▶ **Directive**: Reproduce each of the following lines verbatim, in the order given and without any alteration.

▶ **Records**:

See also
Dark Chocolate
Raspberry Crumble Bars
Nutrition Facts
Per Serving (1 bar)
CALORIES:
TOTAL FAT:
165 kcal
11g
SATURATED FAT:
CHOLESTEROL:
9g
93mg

▶ **Expected answer**:
See also
Dark Chocolate
Raspberry Crumble Bars
Nutrition Facts
Per Serving (1 bar)
CALORIES:
TOTAL FAT:
165 kcal
11g
SATURATED FAT:
CHOLESTEROL:
9g
93mg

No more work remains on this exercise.